Re: [Gluster-users] Self-healing not healing 27k files on GlusterFS 4.1.5 3 nodes replica

mabi Tue, 06 Nov 2018 23:52:52 -0800

To my eyes this specific case looks like a split-brain scenario but the output 
of "volume info split-brain" does not show any files. Should I still use the 
process for split-brain files as documented in the glusterfs documentation? or 
what do you recommend here?



‐‐‐‐‐‐‐ Original Message ‐‐‐‐‐‐‐
On Monday, November 5, 2018 4:36 PM, mabi <m...@protonmail.ch> wrote:

> Ravi, I did not yet modify the cluster.data-self-heal parameter to off 
> because in the mean time node2 of my cluster had a memory shortage (this node 
> has 32 GB of RAM) and as such I had to reboot it. After that reboot all locks 
> got released and there are no more files left to heal on that volume. So the 
> reboot of node2 did the trick (but this still seems to be a bug).
>
> Now on another volume of this same cluster I have a total of 8 files (4 of 
> them being directories) unsynced from node1 and node3 (arbiter) as you can 
> see below:
>
> Brick node1:/data/myvol-pro/brick
> /data/dir1/dir2/dir3/dir4/dir5/dir6/dir7/dir8/dir9/dir10/dir11/oc_dir
> gfid:3c92459b-8fa1-4669-9a3d-b38b8d41c360
> /data/dir1/dir2/dir3/dir4/dir5/dir6/dir7/dir8/dir9/dir10/le_dir
> gfid:aae4098a-1a71-4155-9cc9-e564b89957cf
> Status: Connected
> Number of entries: 4
>
> Brick node2:/data/myvol-pro/brick
> Status: Connected
> Number of entries: 0
>
> Brick node3:/srv/glusterfs/myvol-pro/brick
> /data/dir1/dir2/dir3/dir4/dir5/dir6/dir7/dir8/dir9/dir10/dir11/oc_dir
> /data/dir1/dir2/dir3/dir4/dir5/dir6/dir7/dir8/dir9/dir10/le_dir
> gfid:aae4098a-1a71-4155-9cc9-e564b89957cf
> gfid:3c92459b-8fa1-4669-9a3d-b38b8d41c360
> Status: Connected
> Number of entries: 4
>
> If I check the "/data/dir1/dir2/dir3/dir4/dir5/dir6/dir7/dir8/dir9/dir10/" 
> with an "ls -l" directory on the client (gluster fuse mount) I get the 
> following garbage:
>
> drwxr-xr-x 4 www-data www-data 4096 Nov 5 14:19 .

SUPPLIED RECORDS:

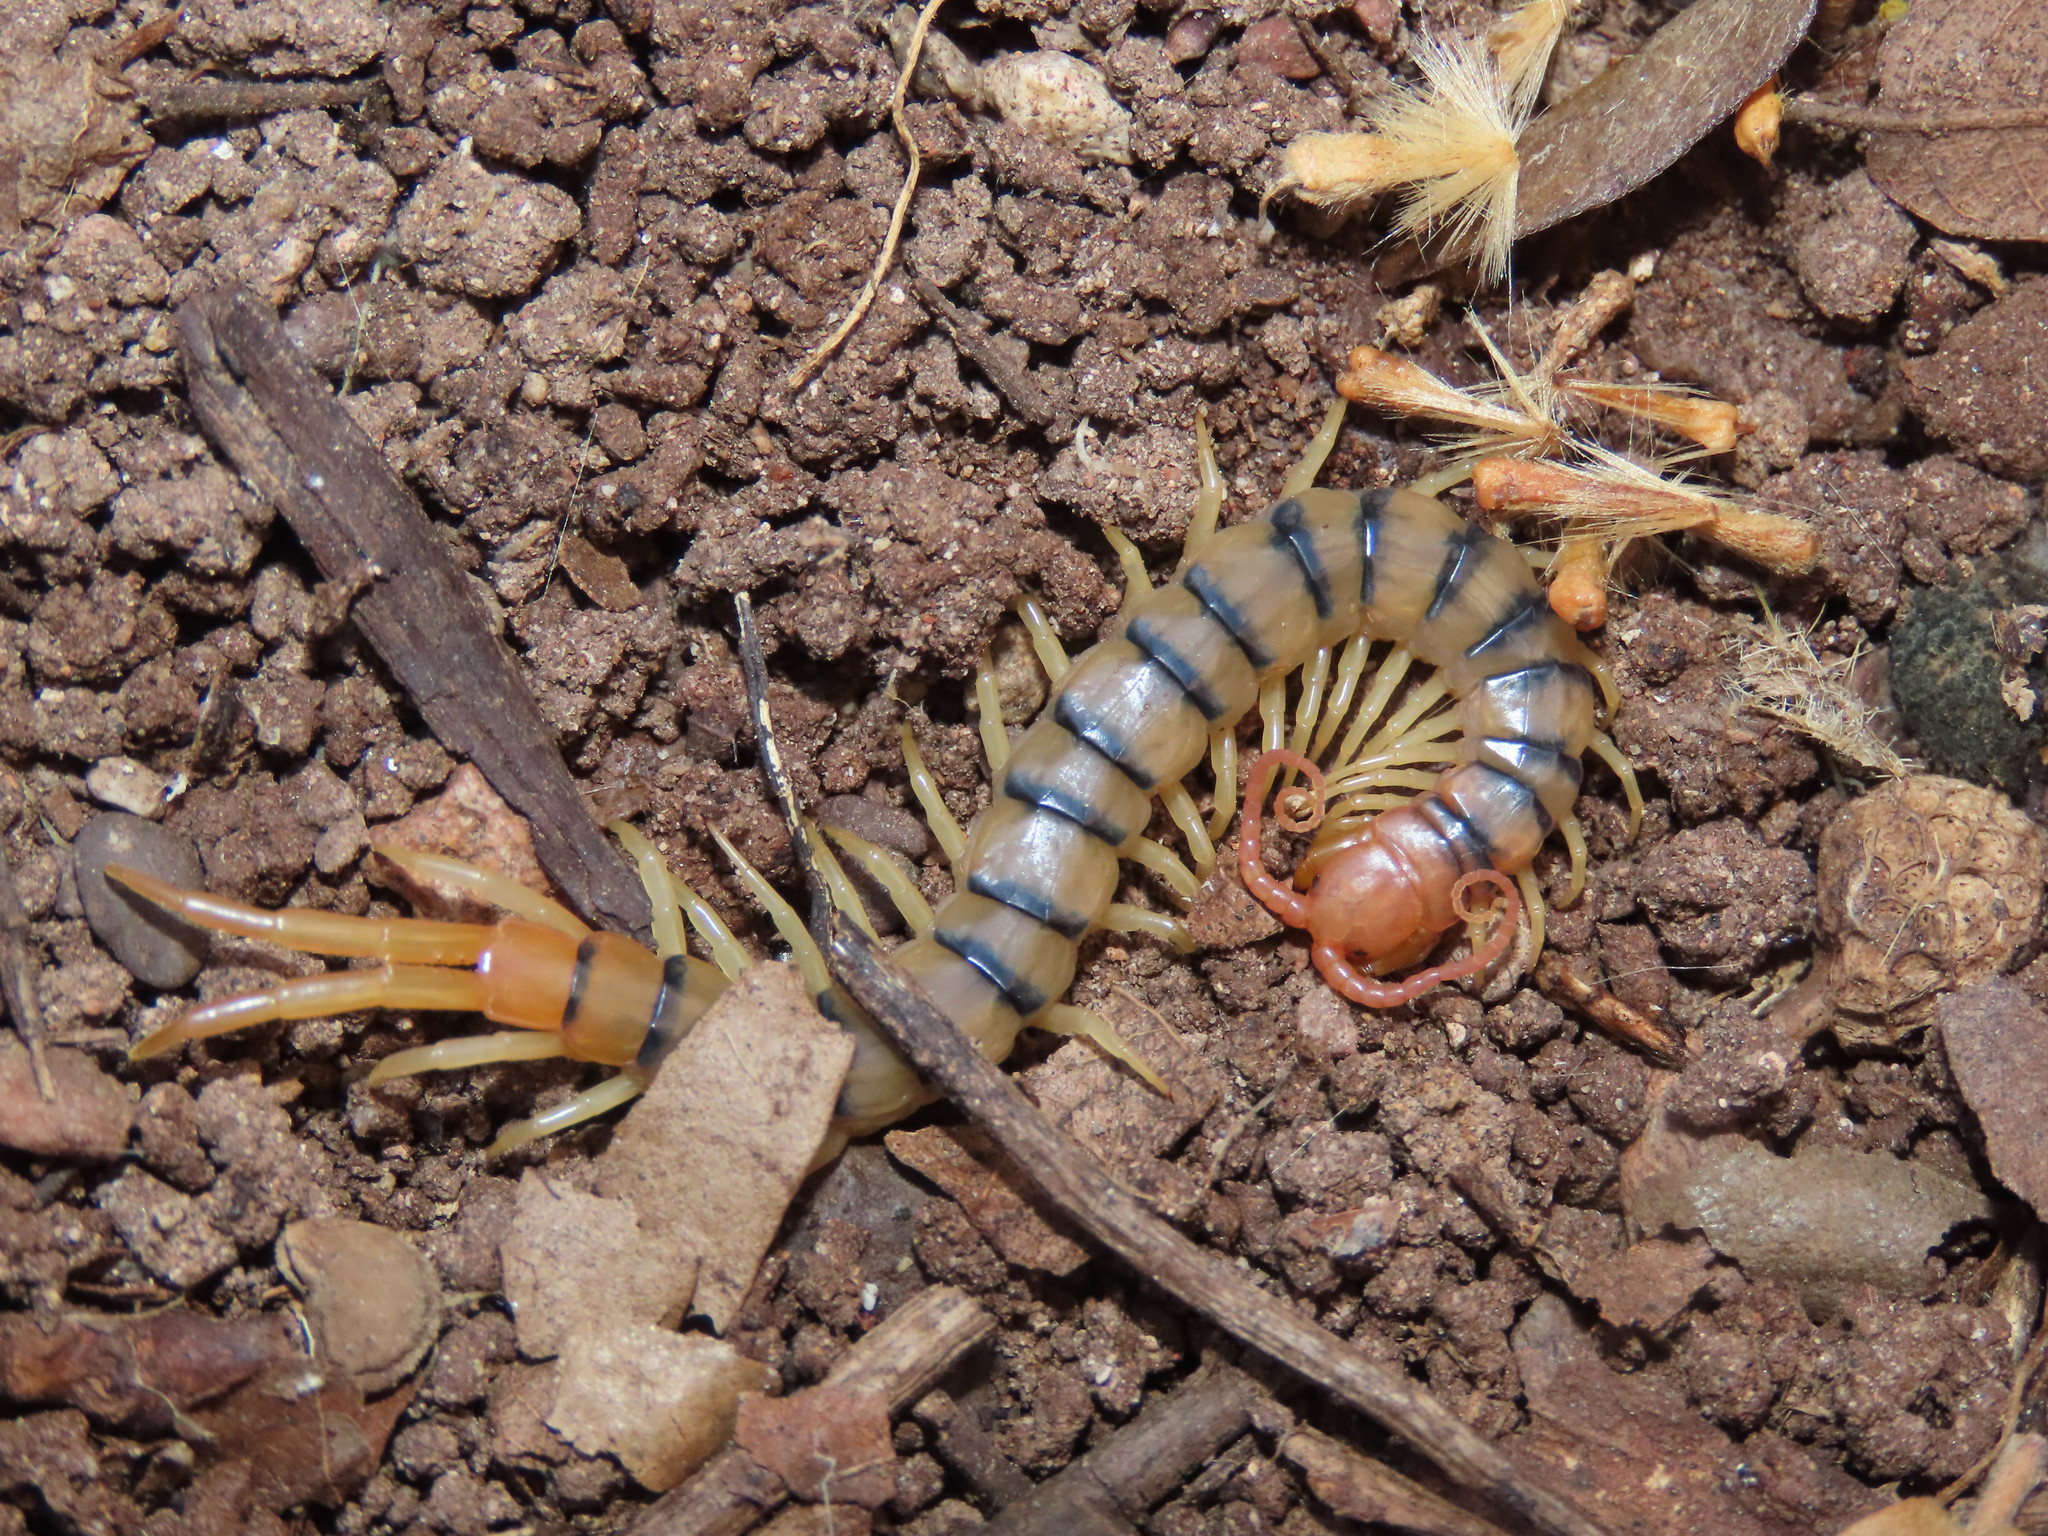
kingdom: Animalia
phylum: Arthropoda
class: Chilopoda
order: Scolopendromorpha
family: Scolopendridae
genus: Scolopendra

INSTRUCTIONS:
a: List every brick named in the heal output of the GlusterFS self-healing thread, each with its node and full path.
b: Pick up the GlusterFS self-healing thread from where it stops and write what comes next.

RESPONSES TO THE EXERCISE:
a:
node1:/data/myvol-pro/brick
node2:/data/myvol-pro/brick
node3:/srv/glusterfs/myvol-pro/brick

b:
> drwxr-xr-x 31 www-data www-data 4096 Nov 5 14:23 ..
> d????????? ? ? ? ? ? le_dir
>
> I checked on the nodes and indeed node1 and node3 have the same directory 
> from the time 14:19 but node2 has a directory from the time 14:12.
>
> Again here the self-heal daemon doesn't seem to be doing anything... What do 
> you recommend me to do in order to heal these unsynced files?
>
> ‐‐‐‐‐‐‐ Original Message ‐‐‐‐‐‐‐
> On Monday, November 5, 2018 2:42 AM, Ravishankar N ravishan...@redhat.com 
> wrote:
>
> > On 11/03/2018 04:13 PM, mabi wrote:
> >
> > > Ravi (or anyone else who can help), I now have even more files which are 
> > > pending for healing.
> >
> > If the count is increasing, there is likely a network (disconnect)
> > problem between the gluster clients and the bricks that needs fixing.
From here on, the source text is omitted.